Scalability is a key feature for big data analysis and machine learning frameworks and for applications that need to analyze very large and real-time data available from data repositories, social media, sensor networks, smartphones, and the Web. Scalable big data analysis today can be achieved by parallel implementations that are able to exploit the computing and storage facilities of high performance computing (HPC) systems and clouds, whereas in the near future Exascale systems will be used to implement extreme-scale data analysis. Here is discussed how clouds currently support the development of scalable data mining solutions and are outlined and examined the main challenges to be addressed and solved for implementing innovative data analysis applications on Exascale systems.

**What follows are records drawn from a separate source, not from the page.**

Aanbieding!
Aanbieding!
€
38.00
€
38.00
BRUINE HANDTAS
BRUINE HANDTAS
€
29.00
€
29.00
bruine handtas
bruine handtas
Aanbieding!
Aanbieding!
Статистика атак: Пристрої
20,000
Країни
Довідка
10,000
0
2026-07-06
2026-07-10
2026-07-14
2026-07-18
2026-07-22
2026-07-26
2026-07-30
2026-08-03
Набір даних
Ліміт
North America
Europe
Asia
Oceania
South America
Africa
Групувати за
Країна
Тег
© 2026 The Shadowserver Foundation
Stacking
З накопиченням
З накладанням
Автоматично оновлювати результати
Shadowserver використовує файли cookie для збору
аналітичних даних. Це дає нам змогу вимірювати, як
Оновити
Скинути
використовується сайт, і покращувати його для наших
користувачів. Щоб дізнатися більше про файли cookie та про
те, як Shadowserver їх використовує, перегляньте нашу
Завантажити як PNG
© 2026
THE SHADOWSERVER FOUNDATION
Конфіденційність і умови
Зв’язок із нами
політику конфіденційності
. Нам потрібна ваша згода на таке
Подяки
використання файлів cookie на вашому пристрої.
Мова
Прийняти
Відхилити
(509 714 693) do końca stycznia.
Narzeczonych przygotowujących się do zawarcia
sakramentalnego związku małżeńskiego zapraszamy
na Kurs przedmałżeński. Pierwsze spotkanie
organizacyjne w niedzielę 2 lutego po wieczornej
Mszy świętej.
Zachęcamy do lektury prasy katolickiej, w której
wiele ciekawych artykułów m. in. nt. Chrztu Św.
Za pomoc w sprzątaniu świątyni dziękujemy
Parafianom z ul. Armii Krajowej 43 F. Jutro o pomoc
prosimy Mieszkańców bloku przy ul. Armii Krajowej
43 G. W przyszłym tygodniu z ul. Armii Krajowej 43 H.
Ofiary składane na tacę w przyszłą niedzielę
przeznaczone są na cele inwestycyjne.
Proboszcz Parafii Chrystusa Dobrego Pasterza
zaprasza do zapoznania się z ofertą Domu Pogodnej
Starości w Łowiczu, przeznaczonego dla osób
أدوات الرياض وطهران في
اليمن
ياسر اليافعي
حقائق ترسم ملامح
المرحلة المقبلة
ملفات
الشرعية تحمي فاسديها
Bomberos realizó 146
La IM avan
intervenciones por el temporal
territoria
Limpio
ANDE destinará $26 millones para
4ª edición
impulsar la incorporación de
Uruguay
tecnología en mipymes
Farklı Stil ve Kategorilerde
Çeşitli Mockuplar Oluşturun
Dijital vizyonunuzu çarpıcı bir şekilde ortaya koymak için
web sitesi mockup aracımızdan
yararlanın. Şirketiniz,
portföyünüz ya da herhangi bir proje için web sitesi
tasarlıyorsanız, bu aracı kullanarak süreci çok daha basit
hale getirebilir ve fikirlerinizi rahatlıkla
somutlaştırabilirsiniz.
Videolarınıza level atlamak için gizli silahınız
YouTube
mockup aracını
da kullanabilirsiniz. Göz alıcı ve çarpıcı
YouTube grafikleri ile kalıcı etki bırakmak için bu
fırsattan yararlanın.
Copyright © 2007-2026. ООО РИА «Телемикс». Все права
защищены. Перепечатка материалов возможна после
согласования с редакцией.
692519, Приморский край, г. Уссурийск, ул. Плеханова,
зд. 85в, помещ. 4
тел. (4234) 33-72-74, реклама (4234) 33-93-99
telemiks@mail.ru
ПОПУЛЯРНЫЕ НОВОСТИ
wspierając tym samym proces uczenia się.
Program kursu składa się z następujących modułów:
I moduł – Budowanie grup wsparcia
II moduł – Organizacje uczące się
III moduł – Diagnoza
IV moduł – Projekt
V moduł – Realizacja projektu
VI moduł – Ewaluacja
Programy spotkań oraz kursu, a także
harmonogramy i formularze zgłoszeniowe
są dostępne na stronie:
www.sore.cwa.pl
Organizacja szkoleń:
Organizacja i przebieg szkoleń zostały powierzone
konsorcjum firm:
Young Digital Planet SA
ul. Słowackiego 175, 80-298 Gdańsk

Solving problems in science and engineering was the first motivation for inventing computers. After a long time since then, computer science is still the main area in which innovative solutions and technologies are being developed and applied. Also due to the extraordinary advancement of computer technology, nowadays data are generated as never before. In fact, the amount of structured and unstructured digital datasets is going to increase beyond any estimate. Databases, file systems, data streams, social media and data repositories are increasingly pervasive and decentralized.
As the data scale increases, we must address new challenges and attack ever-larger problems. New discoveries will be achieved and more accurate investigations can be carried out due to the increasingly widespread availability of large amounts of data. Scientific sectors that fail to make full use of the huge amounts of digital data available today risk losing out on the significant opportunities that big data can offer.
To benefit from the big data availability, specialists and researchers need advanced data analysis tools and applications running on scalable architectures allowing for the extraction of useful knowledge from such huge data sources. High performance computing (HPC) systems and cloud computing systems today are capable platforms for addressing both the computational and data storage needs of big data mining and parallel knowledge discovery applications. These computing architectures are needed to run data analysis because complex data mining tasks involve data- and compute-intensive algorithms that require large, reliable and effective storage facilities together with high performance processors to get results in appropriate times.